El señor Herodias siempre había sido un hombre enérgico y saludable. Hercus, algún día quería ser tan fuerte como él. Escuchó el sonido producido por las ovejas cuando llegó al corral.
—¿Cómo amanecieron hoy las lindas señoras ovejas? —preguntó Hercus, como si ellas pudieran entenderlo.
Hercus empezó a reír con pureza y diversión. Aquel gesto, tan genuino, nunca más lo volvió a manifestar desde ese día. Les acariciaba y luego se puso a jugar con ellas. Estando en el corral, notó como todo se hizo más oscuro. Aun cuando el sol estaba en su apogeo. Vio hacia el cielo, como se habían formado nubes grises. Se sorprendió cuando vio caer una extraña bola blanca. Sus ojos azules brillaron ante la novedad. Corrió, para apresurarse a cogerla. Al tocar su palmar sintió una sensación extraña, que nunca antes había experimentado. Era fresco, como una brisa agradable. Suave como algodón y húmeda como el agua. Era ligera y al cerrar su mano, se aplastó. ¿Qué era eso? Su cerúlea mirada se maravilló y su boca se abrió al contemplar las numerosas bolas blancas que caían del cielo. Se puso a jugar a atraparlas y deshacerlas en su puño, hasta que tuvo la grandiosa idea de probar una cantidad considerable que había recolectado. ¿A qué sabría? Fue cuando se percató de que era una mala idea, ya que el frío le incomodó los dientes, le quemó la garganta y le dio un dolor en la cabeza. Soltó gritos de queja, mientras se apretaba el cráneo, para tratar de apaciguar su sufrimiento. Al pasar los minutos se fue tranquilizando, como si fuera algo momentáneo. Pronto notó que su piel se había tornado roja y que al respirar se formaba un aire denso.
—¡Hercus! —gritó una mujer con vestiduras humildes—. ¿Qué haces?
—Ya voy madre. Estaba viendo las bolas de algodón que caen del cielo. Pero no son tan ricas —dijo Hercus con ternura.
—¿Qué? No, no te comas eso —comentó Ligia, la madre de Hercus, preocupada.
—Sí. Lo sé.
—Ven. ¿Quieres ver a una princesa? —preguntó la señora Ligia. Lo llevó a su casa para bañarlo.
—¿Qué es una princesa? —preguntó Hercus. Había escuchado del rey, el señor que le quitaba sus cultivos.
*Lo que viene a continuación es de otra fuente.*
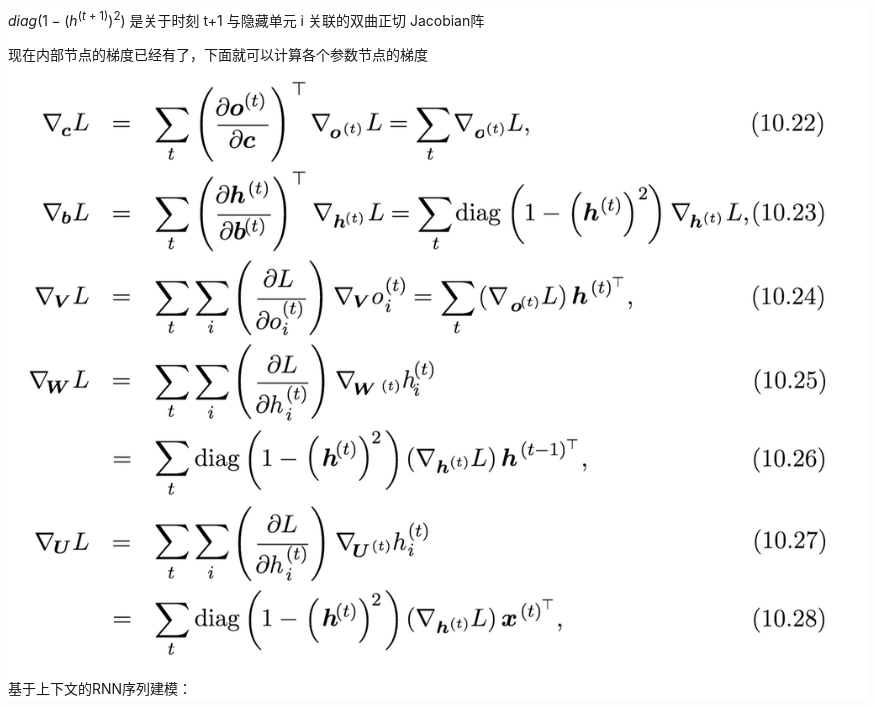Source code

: $diag(1-{(h^{(t+1)})}^2)$ 是关于时刻 t+1 与隐藏单元 i 关联的双曲正切 Jacobian阵

现在内部节点的梯度已经有了，下面就可以计算各个参数节点的梯度

![image](19.png)

基于上下文的RNN序列建模：

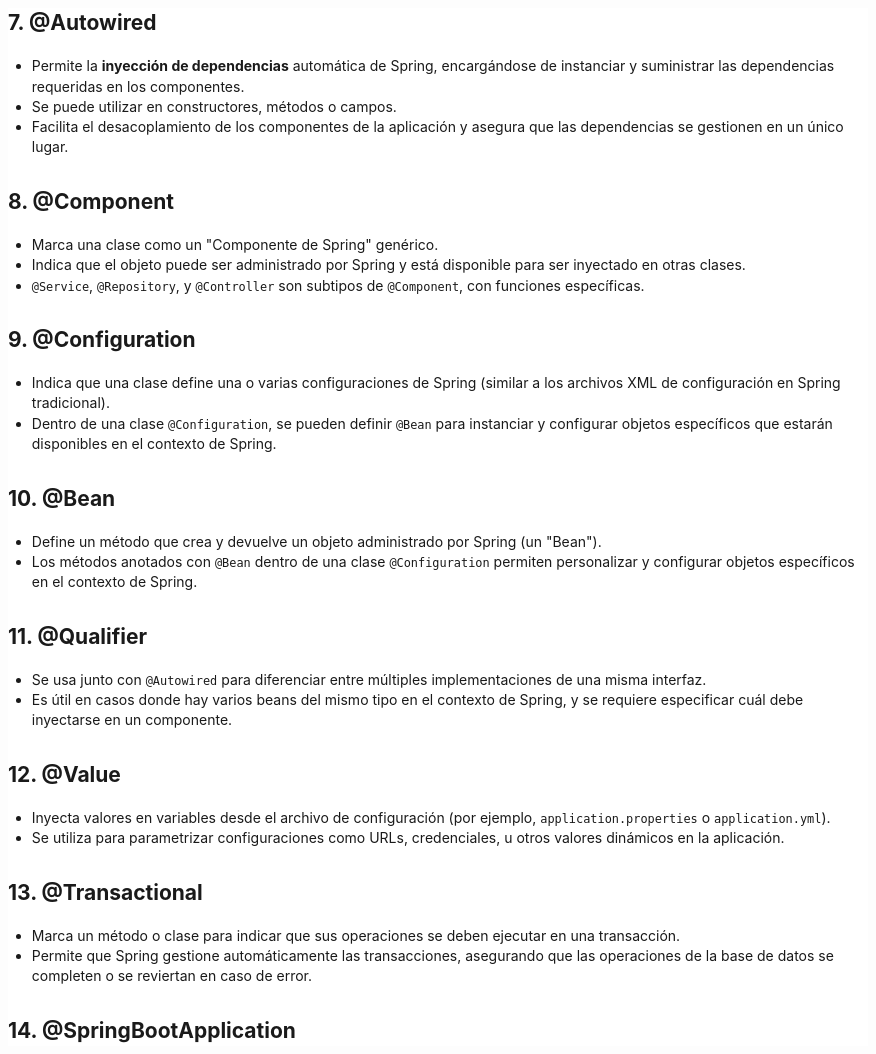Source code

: ## 7. @Autowired

- Permite la **inyección de dependencias** automática de Spring, encargándose de instanciar y suministrar las dependencias requeridas en los componentes.
- Se puede utilizar en constructores, métodos o campos.
- Facilita el desacoplamiento de los componentes de la aplicación y asegura que las dependencias se gestionen en un único lugar.

## 8. @Component

- Marca una clase como un "Componente de Spring" genérico.
- Indica que el objeto puede ser administrado por Spring y está disponible para ser inyectado en otras clases.
- `@Service`, `@Repository`, y `@Controller` son subtipos de `@Component`, con funciones específicas.

## 9. @Configuration

- Indica que una clase define una o varias configuraciones de Spring (similar a los archivos XML de configuración en Spring tradicional).
- Dentro de una clase `@Configuration`, se pueden definir `@Bean` para instanciar y configurar objetos específicos que estarán disponibles en el contexto de Spring.

## 10. @Bean

- Define un método que crea y devuelve un objeto administrado por Spring (un "Bean").
- Los métodos anotados con `@Bean` dentro de una clase `@Configuration` permiten personalizar y configurar objetos específicos en el contexto de Spring.

## 11. @Qualifier

- Se usa junto con `@Autowired` para diferenciar entre múltiples implementaciones de una misma interfaz.
- Es útil en casos donde hay varios beans del mismo tipo en el contexto de Spring, y se requiere especificar cuál debe inyectarse en un componente.

## 12. @Value

- Inyecta valores en variables desde el archivo de configuración (por ejemplo, `application.properties` o `application.yml`).
- Se utiliza para parametrizar configuraciones como URLs, credenciales, u otros valores dinámicos en la aplicación.

## 13. @Transactional

- Marca un método o clase para indicar que sus operaciones se deben ejecutar en una transacción.
- Permite que Spring gestione automáticamente las transacciones, asegurando que las operaciones de la base de datos se completen o se reviertan en caso de error.

## 14. @SpringBootApplication
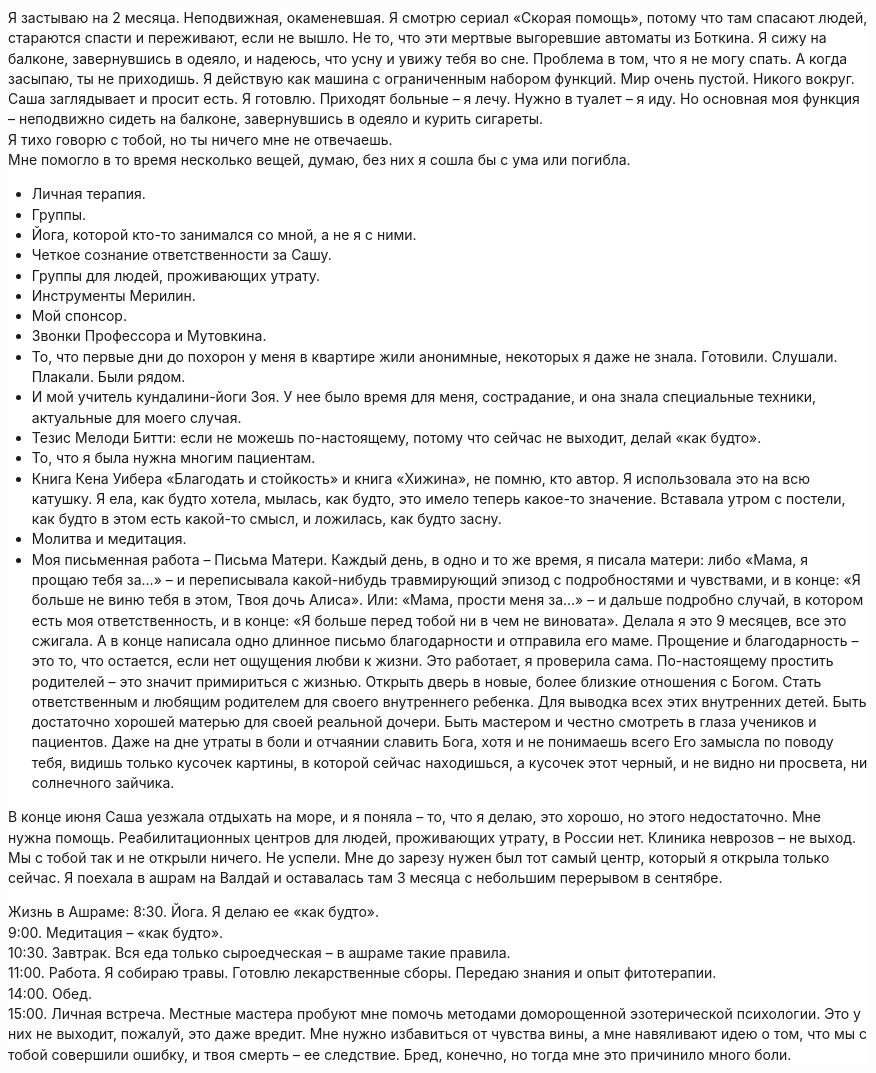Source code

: Я застываю на 2 месяца. Неподвижная, окаменевшая. Я смотрю сериал «Скорая помощь», потому что там спасают людей, стараются спасти и переживают, если не вышло. Не то, что эти мертвые выгоревшие автоматы из Боткина. Я сижу на балконе, завернувшись в одеяло, и надеюсь, что усну и увижу тебя во сне. Проблема в том, что я не могу спать. А когда засыпаю, ты не приходишь. Я действую как машина с ограниченным набором функций. Мир очень пустой. Никого вокруг. Саша заглядывает и просит есть. Я готовлю. Приходят больные – я лечу. Нужно в туалет – я иду. Но основная моя функция – неподвижно сидеть на балконе, завернувшись в одеяло и курить сигареты.  
Я тихо говорю с тобой, но ты ничего мне не отвечаешь.  
Мне помогло в то время несколько вещей, думаю, без них я сошла бы с ума или погибла.
- Личная терапия.
- Группы.
- Йога, которой кто-то занимался со мной, а не я с ними.
- Четкое сознание ответственности за Сашу.
- Группы для людей, проживающих утрату.
- Инструменты Мерилин.
- Мой спонсор.
- Звонки Профессора и Мутовкина.
- То, что первые дни до похорон у меня в квартире жили анонимные, некоторых я даже не знала. Готовили. Слушали. Плакали. Были рядом.
- И мой учитель кундалини-йоги Зоя. У нее было время для меня, сострадание, и она знала специальные техники, актуальные для моего случая.
- Тезис Мелоди Битти: если не можешь по-настоящему, потому что сейчас не выходит, делай «как будто».
- То, что я была нужна многим пациентам.
- Книга Кена Уибера «Благодать и стойкость» и книга «Хижина», не помню, кто автор. Я использовала это на всю катушку. Я ела, как будто хотела, мылась, как будто, это имело теперь какое-то значение. Вставала утром с постели, как будто в этом есть какой-то смысл, и ложилась, как будто засну.
- Молитва и медитация.
- Моя письменная работа – Письма Матери. Каждый день, в одно и то же время, я писала матери: либо «Мама, я прощаю тебя за...» – и переписывала какой-нибудь травмирующий эпизод с подробностями и чувствами, и в конце: «Я больше не виню тебя в этом, Твоя дочь Алиса». Или: «Мама, прости меня за…» – и дальше подробно случай, в котором есть моя ответственность, и в конце: «Я больше перед тобой ни в чем не виновата». Делала я это 9 месяцев, все это сжигала. А в конце написала одно длинное письмо благодарности и отправила его маме. Прощение и благодарность – это то, что остается, если нет ощущения любви к жизни. Это работает, я проверила сама. По-настоящему простить родителей – это значит примириться с жизнью. Открыть дверь в новые, более близкие отношения с Богом. Стать ответственным и любящим родителем для своего внутреннего ребенка. Для выводка всех этих внутренних детей. Быть достаточно хорошей матерью для своей реальной дочери. Быть мастером и честно смотреть в глаза учеников и пациентов. Даже на дне утраты в боли и отчаянии славить Бога, хотя и не понимаешь всего Его замысла по поводу тебя, видишь только кусочек картины, в которой сейчас находишься, а кусочек этот черный, и не видно ни просвета, ни солнечного зайчика.

В конце июня Саша уезжала отдыхать на море, и я поняла – то, что я делаю, это хорошо, но этого недостаточно. Мне нужна помощь. Реабилитационных центров для людей, проживающих утрату, в России нет. Клиника неврозов – не выход. Мы с тобой так и не открыли ничего. Не успели. Мне до зарезу нужен был тот самый центр, который я открыла только сейчас.
Я поехала в ашрам на Валдай и оставалась там 3 месяца с небольшим перерывом в сентябре.

Жизнь в Ашраме:
8:30. Йога. Я делаю ее «как будто».  
9:00. Медитация – «как будто».  
10:30. Завтрак. Вся еда только сыроедческая – в ашраме такие правила.  
11:00. Работа. Я собираю травы. Готовлю лекарственные сборы. Передаю знания и опыт фитотерапии.  
14:00. Обед.  
15:00. Личная встреча. Местные мастера пробуют мне помочь методами доморощенной эзотерической психологии. Это у них не выходит, пожалуй, это даже вредит. Мне нужно избавиться от чувства вины, а мне навяливают идею о том, что мы с тобой совершили ошибку, и твоя смерть – ее следствие. Бред,
конечно, но тогда мне это причинило много боли.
La reina, caballeros, guardia, heraldos y algunos otros más. Pero no de princesas.
—La princesa es una hija de soberanos —comentó Ligia, mientras lo limpiaba en la bañera—. Va a casar con el príncipe de este reino y se convertirán en el nuevo rey y reina.
—¿Casarse? —preguntó Hercus.
Ligia suspiró. Su hijo hacía muchas preguntas. Lo secó y lo vistió con sus mejores ropas.
—Es cuando le das una flor a una mujer y le preguntas: ¿quieres casarte conmigo? Y así la harás muy feliz —dijo Ligia, contado su anécdota con Herodias—. Pero lo siento por ella. El príncipe es alguien que no la merece. Quizás la princesa no quiera hacerlo, pero debe hacerlo por obligación. Debe ser triste. —Suspiró con melancolía.
Hercus a su corta edad comprendió las palabras de su madre. Más por la manera en que lo había dicho, ya que le daba un significado de que no era algo bueno. Al salir de la casa, su atención fue captada por la multitud de campesinos que se reunían junto a la cerca del camino.